START Exercise text

Thresholding modifies the coefficients within a wd
wavelet
decomposition object. The modification can be performed either
with a "hard" or "soft" thresholding selected by the type
argument.Hard thresholding simply compares a coefficient with a threshold. If it
is larger in absolute magnitude it is left alone, if it is smaller it is
set to zero.
The "soft threshold" formula is
$$\mbox{soft}(w) = \mbox{sgn}(w) \max(\left|w\right| - t, 0)$$
where $w$ is the wavelet coefficient, $t$ is the threshold and
$\mbox{sgn}(w)$ is the sign of $w$. Soft thresholding
causes $w$ to be replaced by $soft(w)$.
There are many ways that the threshold can be computed; we term this the
"policy". A universal policy computes a threshold based on Donoho and
Johnstone's "universal thresholds". The threshold is
sqrt(2*log(n))*noise, where noise is computed as sqrt(dev(w)), i.e. some
measure of the variability of the coefficients, and n is the number of
data points (or number of wavelet coefficients). By default "dev" is
"var", so the noise level is estimated using the sample standard
deviation. You can use any other such estimate by writing your own
function and supplying it as the "dev" argument. For example you could
create the function myvar
by
myvar <- function(d) mad(d)^2
This computes the square of the mean absolute deviation of the data.
It is squared because "dev" should be a measure on the variance scale,
not the standard deviation (you know what I mean).

END Exercise text
START Stored data

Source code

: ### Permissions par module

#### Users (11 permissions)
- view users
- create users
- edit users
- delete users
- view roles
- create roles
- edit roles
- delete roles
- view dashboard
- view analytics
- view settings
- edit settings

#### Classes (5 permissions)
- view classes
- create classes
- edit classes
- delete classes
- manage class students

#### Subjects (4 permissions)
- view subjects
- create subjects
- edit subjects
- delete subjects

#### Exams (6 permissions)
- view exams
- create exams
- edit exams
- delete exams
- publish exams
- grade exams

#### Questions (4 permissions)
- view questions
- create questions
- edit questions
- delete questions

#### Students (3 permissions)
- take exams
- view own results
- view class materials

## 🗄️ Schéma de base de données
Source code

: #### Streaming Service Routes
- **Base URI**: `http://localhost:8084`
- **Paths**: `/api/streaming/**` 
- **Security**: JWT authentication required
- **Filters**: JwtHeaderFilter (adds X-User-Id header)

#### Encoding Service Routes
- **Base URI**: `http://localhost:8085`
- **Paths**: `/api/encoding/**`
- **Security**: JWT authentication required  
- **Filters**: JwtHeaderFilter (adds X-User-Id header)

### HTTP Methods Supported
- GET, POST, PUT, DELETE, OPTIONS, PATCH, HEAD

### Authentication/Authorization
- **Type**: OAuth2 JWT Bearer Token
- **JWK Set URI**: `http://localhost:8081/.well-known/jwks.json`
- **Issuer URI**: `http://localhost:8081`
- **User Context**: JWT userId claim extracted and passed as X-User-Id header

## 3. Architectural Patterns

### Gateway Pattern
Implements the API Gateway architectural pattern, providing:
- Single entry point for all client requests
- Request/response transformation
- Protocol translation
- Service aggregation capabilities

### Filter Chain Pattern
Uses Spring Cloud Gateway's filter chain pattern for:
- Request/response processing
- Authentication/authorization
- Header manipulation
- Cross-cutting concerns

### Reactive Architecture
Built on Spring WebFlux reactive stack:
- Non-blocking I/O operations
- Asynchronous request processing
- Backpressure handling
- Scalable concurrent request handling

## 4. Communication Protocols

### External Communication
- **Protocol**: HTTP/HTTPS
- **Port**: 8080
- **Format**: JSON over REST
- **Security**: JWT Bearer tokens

END Stored data

• _Study questions_:
a) Decide whether each statement agrees with the thresholding text. Answer yes or no for each, quoting the deciding words. (i) Under hard thresholding, a coefficient smaller in absolute magnitude than the threshold is set to zero. (ii) By default, the noise level is estimated with the median absolute deviation. (iii) The "dev" argument should give a measure on the standard deviation scale.
b) Reproduce the passage of the thresholding text that begins at the words "Thresholding modifies the" and ends after "set to zero.".

• _Per-task answers_:
a)
(i) Yes: "if it is smaller it is set to zero."
(ii) No: "so the noise level is estimated using the sample standard deviation."
(iii) No: "should be a measure on the variance scale, not the standard deviation"

b)
Thresholding modifies the coefficients within a wd
wavelet
decomposition object. The modification can be performed either
with a "hard" or "soft" thresholding selected by the type
argument.Hard thresholding simply compares a coefficient with a threshold. If it
is larger in absolute magnitude it is left alone, if it is smaller it is
set to zero.